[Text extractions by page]
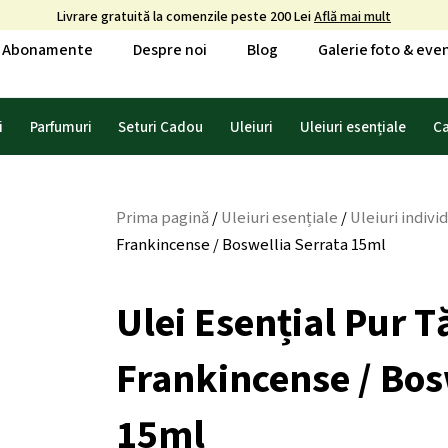
Livrare gratuită la comenzile peste 200 Lei
Află mai mult
Abonamente
Despre noi
Blog
Galerie foto & ev
i
Parfumuri
Seturi Cadou
Uleiuri
Uleiuri esențiale
C
Prima pagină
/
Uleiuri esențiale
/
Uleiuri indivi
Frankincense / Boswellia Serrata 15ml
Ulei Esențial Pur T
Frankincense / Bos
15ml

Request –
Repeat every line of text from the records above verbatim, leaving out the pictures.

Result for this exercise –
Livrare gratuită la comenzile peste 200 Lei
Află mai mult
Abonamente
Despre noi
Blog
Galerie foto & ev
i
Parfumuri
Seturi Cadou
Uleiuri
Uleiuri esențiale
C
Prima pagină
/
Uleiuri esențiale
/
Uleiuri indivi
Frankincense / Boswellia Serrata 15ml
Ulei Esențial Pur T
Frankincense / Bos
15ml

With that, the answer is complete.